MOSCOW (Feb. 3)
Kidney transplants recently performed in Estonia have thrown the spotlight on the issue of Israeli organ transplants.
The controversy, which one leading daily newspaper in the Baltic nation has labeled the “scandal of the year,” began in early January, when Israeli surgeons transplanted kidneys into Israeli patients at the Central Hospital in the Estonian capital of Tallinn.
The doctors claimed at first that the donors also came from the Jewish state, but this claim was cast into doubt after a report quoted a Russian citizen who said he was a relative of one of the donors.
The surgeons now say that the donors were citizens of Russia, Moldova and Romania, and that the donors gave the organs for free.
Authorities and medical officials in Estonia are questioning this version as well — and the Baltic nation’s government and police suspect the transplants may have been linked to the illegal international trade in human organs.
The chief physician of the Tallinn Central Hospital has been fired, while Israel’s health minister, Yehoshua Matza, has demanded that Estonia launch criminal proceedings against Zaki Shapira, one of the surgeons who performed the operations.
Estonian police probing the case say the two Israeli doctors who carried out the surgery, the six Israeli patients, and the donors concealed the aim of the visit in their visa applications.
In a special session last week, the Estonian Cabinet slammed the operations themselves as “unethical,” although it acknowledged that no Estonian laws had been violated.
Estonia is a signatory to an international agreement that bans trade in human organs, but the Estonian Parliament has not yet ratified the document.
According to Dr.

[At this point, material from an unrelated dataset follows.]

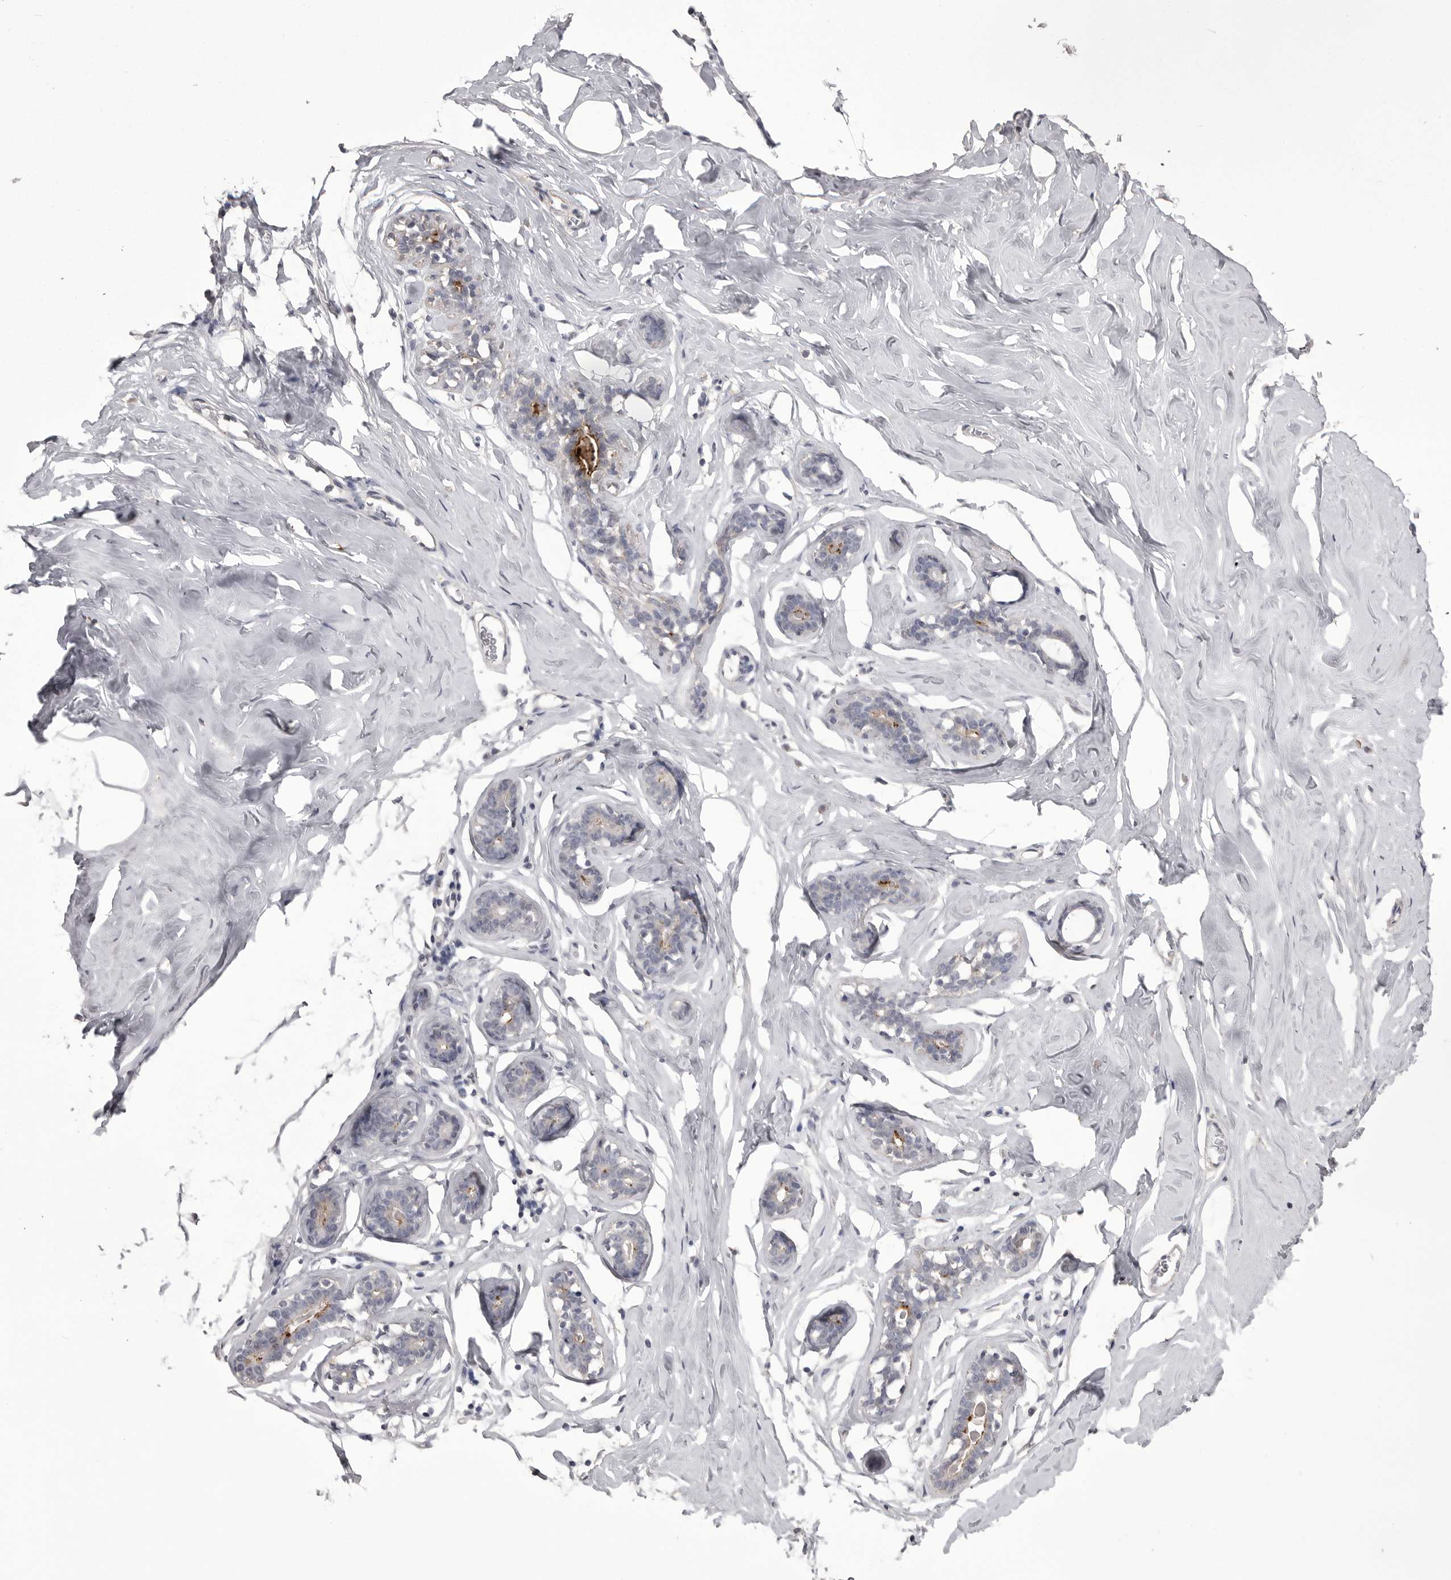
{"staining": {"intensity": "negative", "quantity": "none", "location": "none"}, "tissue": "adipose tissue", "cell_type": "Adipocytes", "image_type": "normal", "snomed": [{"axis": "morphology", "description": "Normal tissue, NOS"}, {"axis": "morphology", "description": "Fibrosis, NOS"}, {"axis": "topography", "description": "Breast"}, {"axis": "topography", "description": "Adipose tissue"}], "caption": "DAB (3,3'-diaminobenzidine) immunohistochemical staining of normal human adipose tissue reveals no significant positivity in adipocytes.", "gene": "MMP7", "patient": {"sex": "female", "age": 39}}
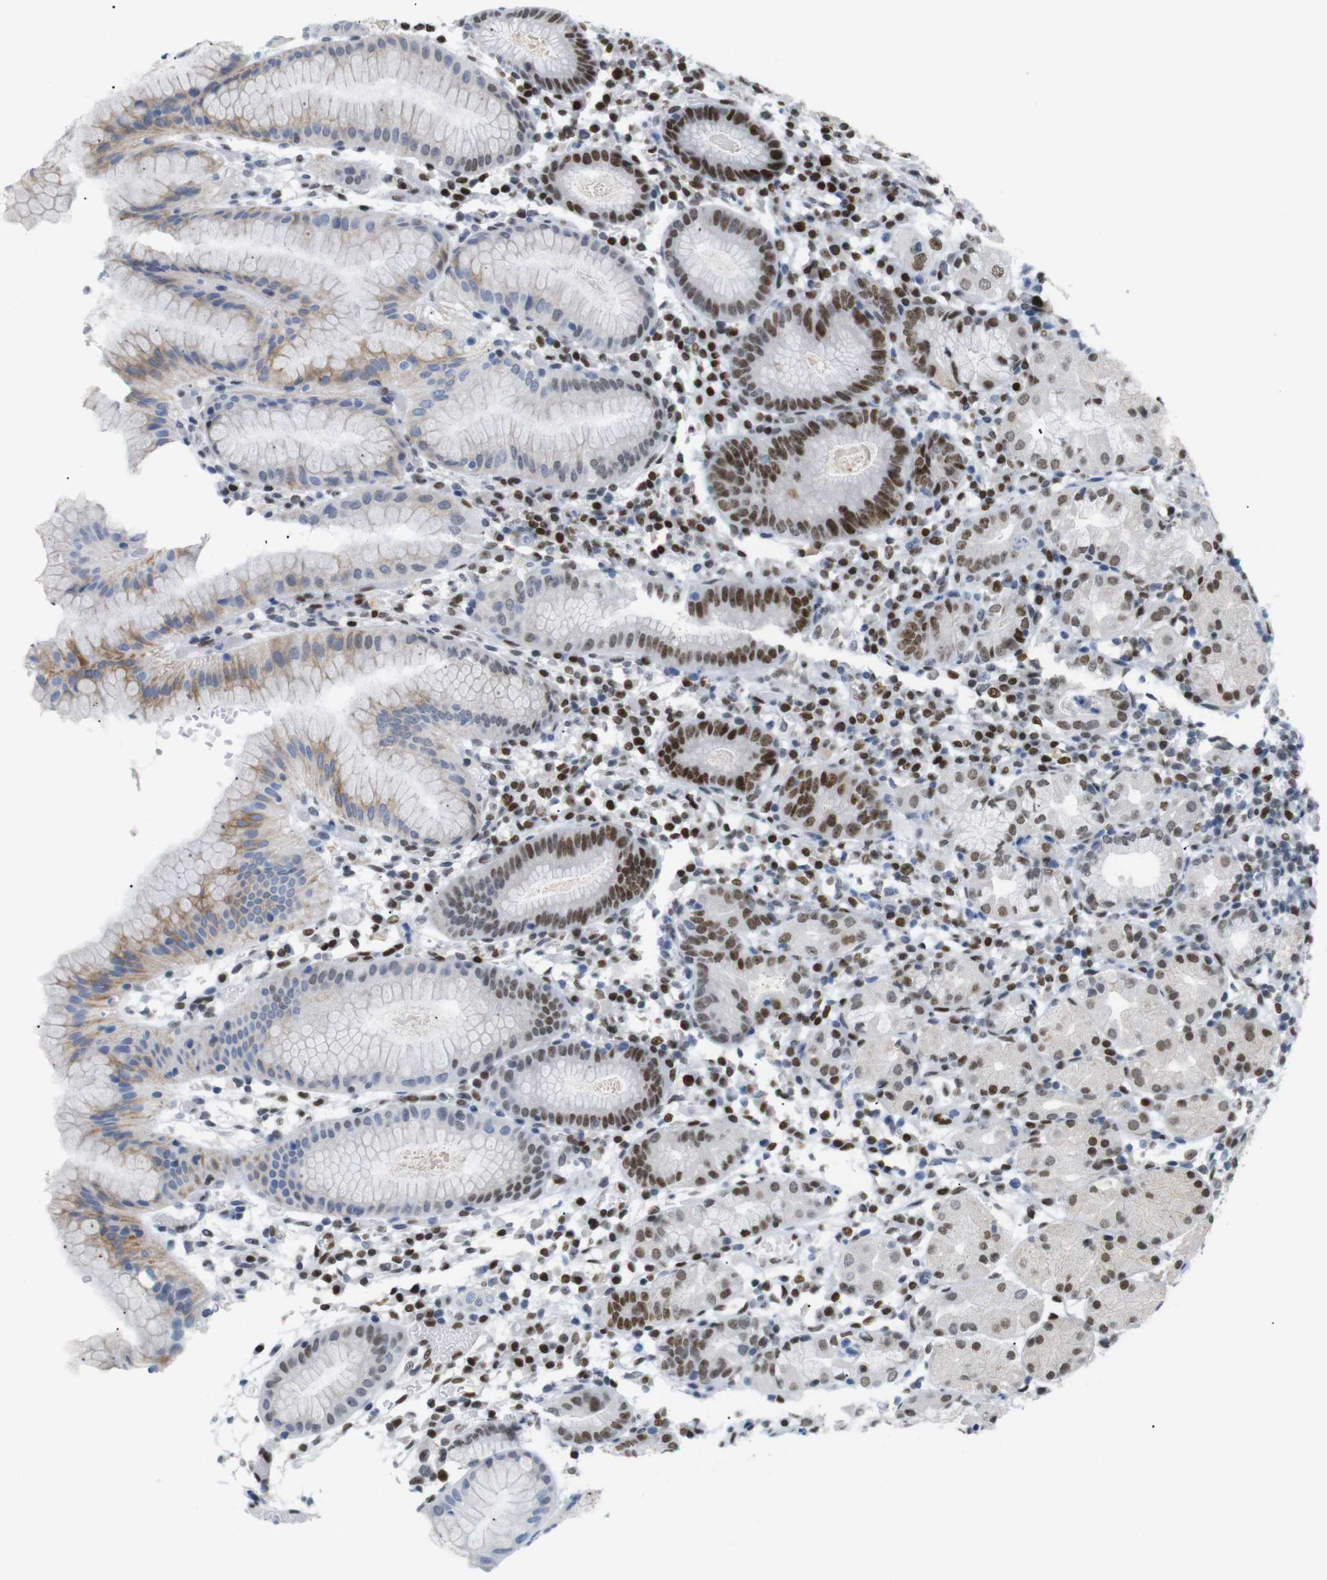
{"staining": {"intensity": "moderate", "quantity": ">75%", "location": "cytoplasmic/membranous,nuclear"}, "tissue": "stomach", "cell_type": "Glandular cells", "image_type": "normal", "snomed": [{"axis": "morphology", "description": "Normal tissue, NOS"}, {"axis": "topography", "description": "Stomach"}, {"axis": "topography", "description": "Stomach, lower"}], "caption": "IHC of unremarkable stomach demonstrates medium levels of moderate cytoplasmic/membranous,nuclear staining in about >75% of glandular cells. (brown staining indicates protein expression, while blue staining denotes nuclei).", "gene": "RIOX2", "patient": {"sex": "female", "age": 75}}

Shmuel Penchas, the director general of Hadassah Medical Organization in Israel, the practice of Israelis traveling abroad for transplants is relatively commonplace.
“The only thing new about this is that it’s Estonia — and not Turkey or India,” he said in a telephone interview. “There are even stories about Israelis getting transplants in Iraq.”
The reason for this practice is simple: Transplants are difficult to obtain in the Jewish state. Unless the donor is a relative of the patient, live organ transplants require the approval of the Health Ministry.
The ministry is preparing to submit a bill to the Knesset that would give more power to the committees that decide whether organs from live donors who are not relatives can be carried out.
There are religious reasons obstacles as well. Some Jews oppose transplants because they want their bodies intact when the Messiah comes, when some believe that all Jews are brought back to life. Israel’s Chief Rabbinate has officially recognized kidney and heart transplants, according to Penchas, but not all rabbis follow this edict.
In addition, he said, many Israelis who are not observant still have a sense that Jews do not want to bury bodies that are “incomplete.”
As a result, Penchas said, “if you get a donor, you empty him,” taking all of the organs and body parts that may be transplantable.
While there is a movement in Israel to write living wills and carry donor cards stating a person’s wishes to be an organ donor, the legalities of these issues have “not been ironed out,” he said.